- **Texto de estudo**
========

Com um estilo seco, que saltita de quando em vez entre acontecimentos mas que não é difícil de seguir, esta obra marcou-me profundamente como leitora. Não existe inocência nesta infância e sim uma forte resistência que o fazem um sobrevivente. Mas não se enganem, Muhammad Chukri resvala na marginalidade como seria de esperar.
"O meu irmão chora, contorce-se com dores, chora por pão. É mais novo que eu.. Choro com ele. Vejo-o (o pai) a acercar-se dele. O monstro acerca-se dele.A demência nos olhos. As mãos, quais tentáculos dum polvo. Ninguém o consegue deter. Sonho que peço ajuda. Monstro! Demente!Alguém o detenha! Num ataque de fúria, o maldito torce-lhe o pescoço. O meu irmão contorce-se. O sangue jorra-lhe da boca. Fujo para fora de casa enquanto o meu pai cala a minha mãe ao murro e ao pontapé."
"(...) - O pai vai-me matar como matou o mano.
- Não tenhas medo. Vem comigo (a mãe). Ele não te vai matar. Anda. E cala-te, para os vizinhos não nos ouvirem.
O meu pai lava-se em lágrimas e cheira rapé. Impressionante: primeiro mata o meu irmão e depois chora."
No final desta obra fica a esperança que a escrita e a leitura, que Chukri quer desesperadamente aprender, o salvem da vida que tinha até então. Foi isso que me fez de imediato pegar o livro seguinte, "Tempo de Erros", que fui buscar à biblioteca.

========

- **Excertos dos registos**
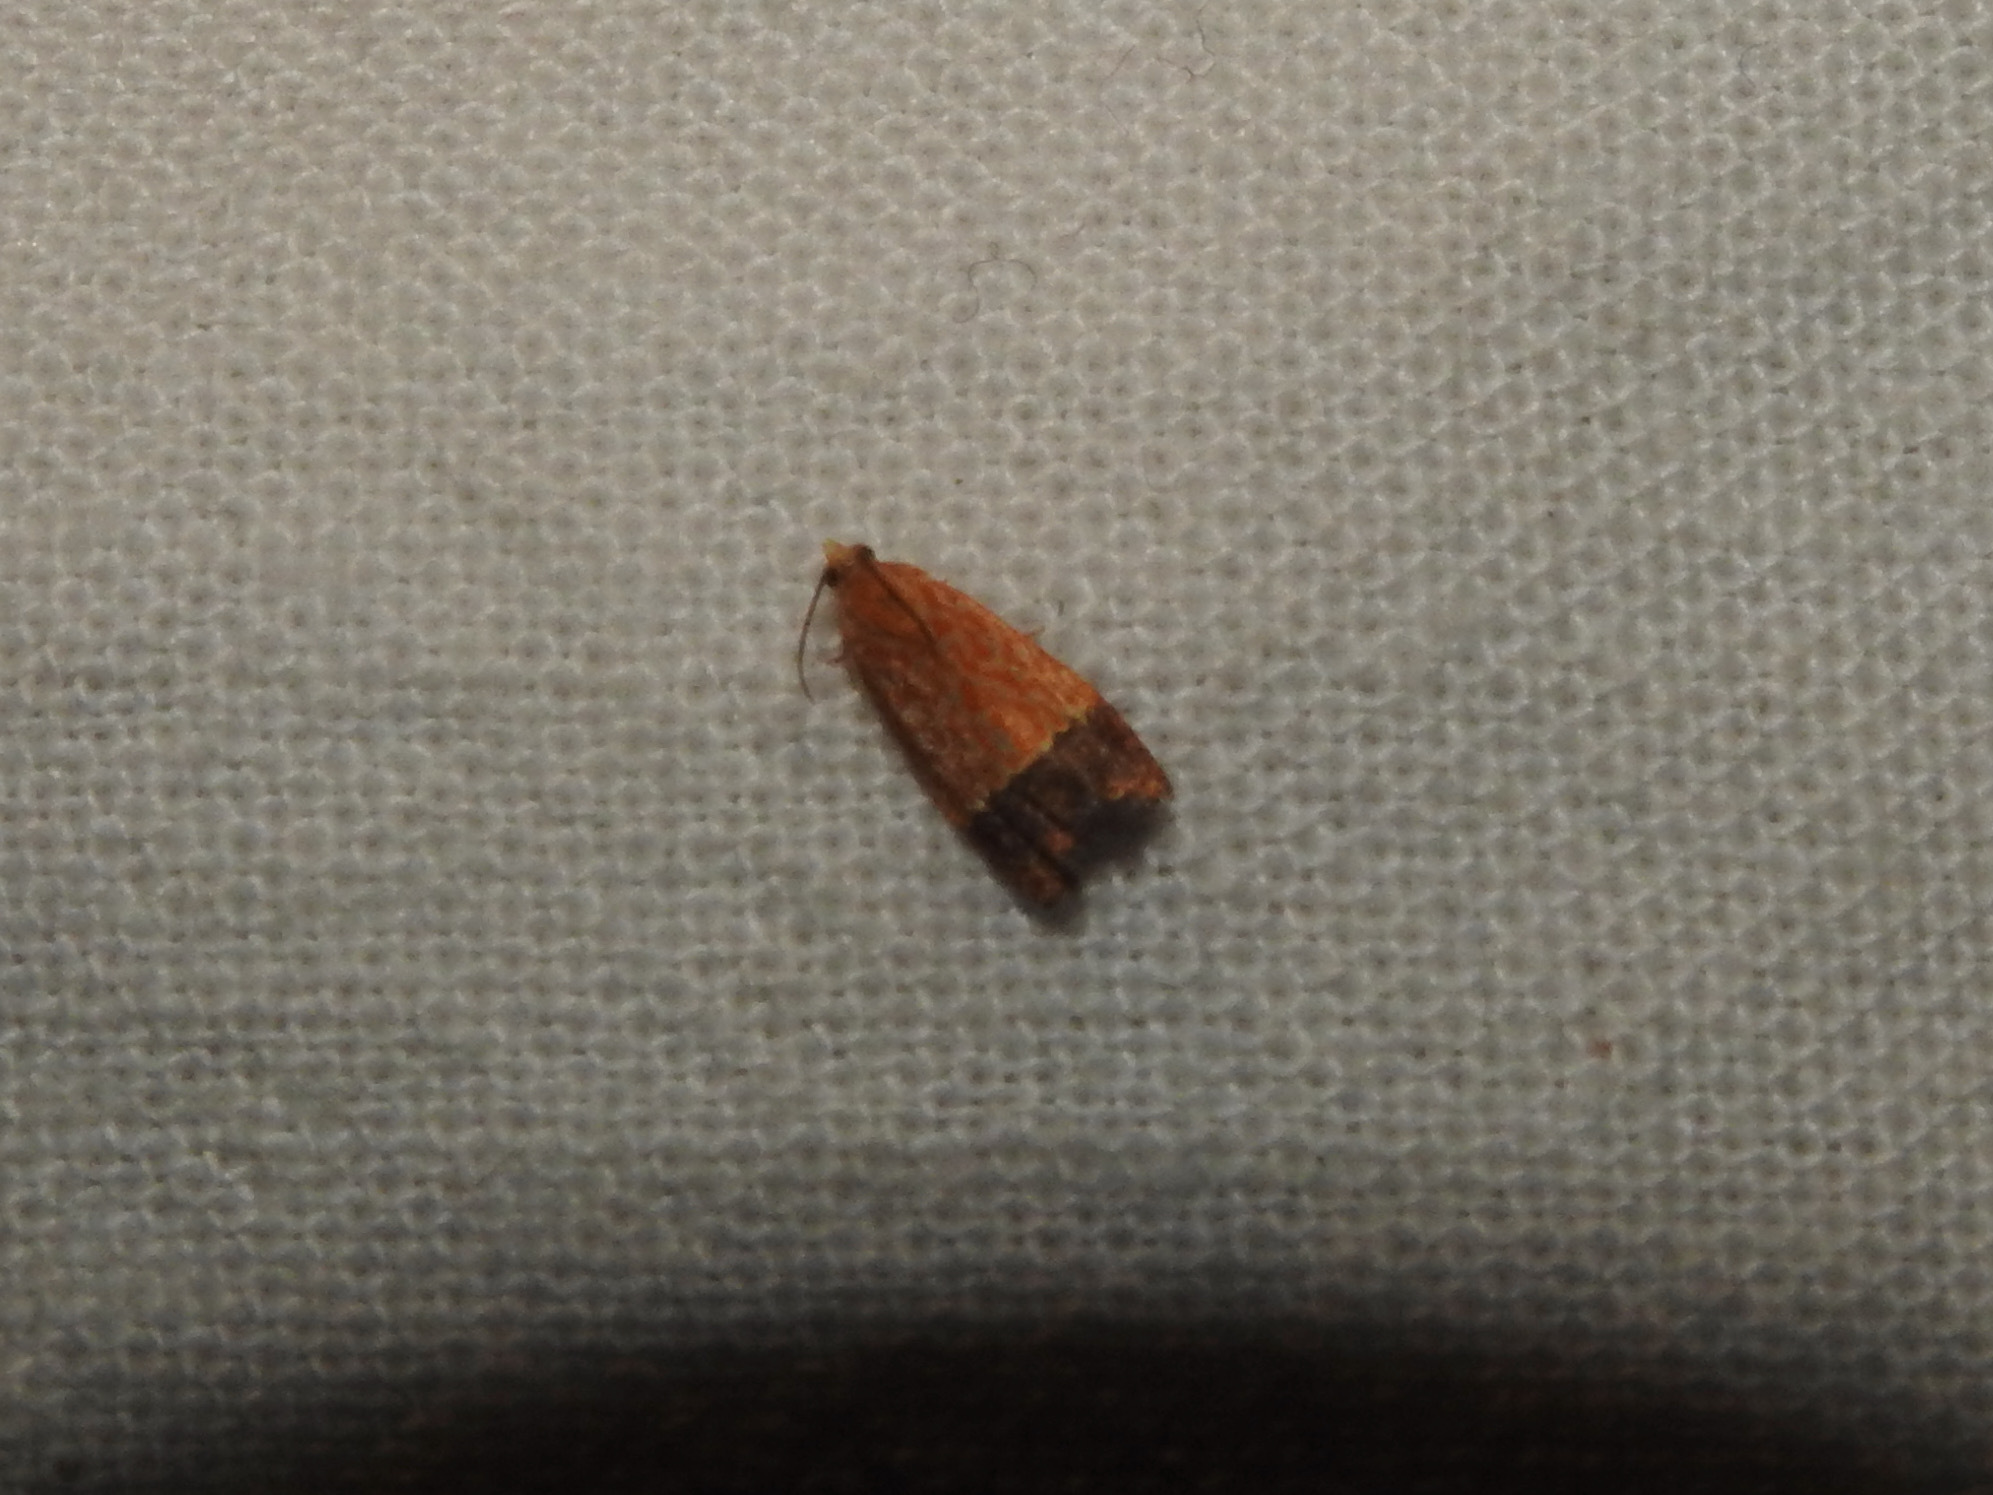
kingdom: Animalia
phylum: Arthropoda
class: Insecta
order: Lepidoptera
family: Tortricidae
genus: Loboschiza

========

- **Trabalho a fazer**
Transcreva sem alterações o trecho do texto de estudo que vai de "Com um estilo" até "seria de esperar.".

- **Resultado**
Com um estilo seco, que saltita de quando em vez entre acontecimentos mas que não é difícil de seguir, esta obra marcou-me profundamente como leitora. Não existe inocência nesta infância e sim uma forte resistência que o fazem um sobrevivente. Mas não se enganem, Muhammad Chukri resvala na marginalidade como seria de esperar.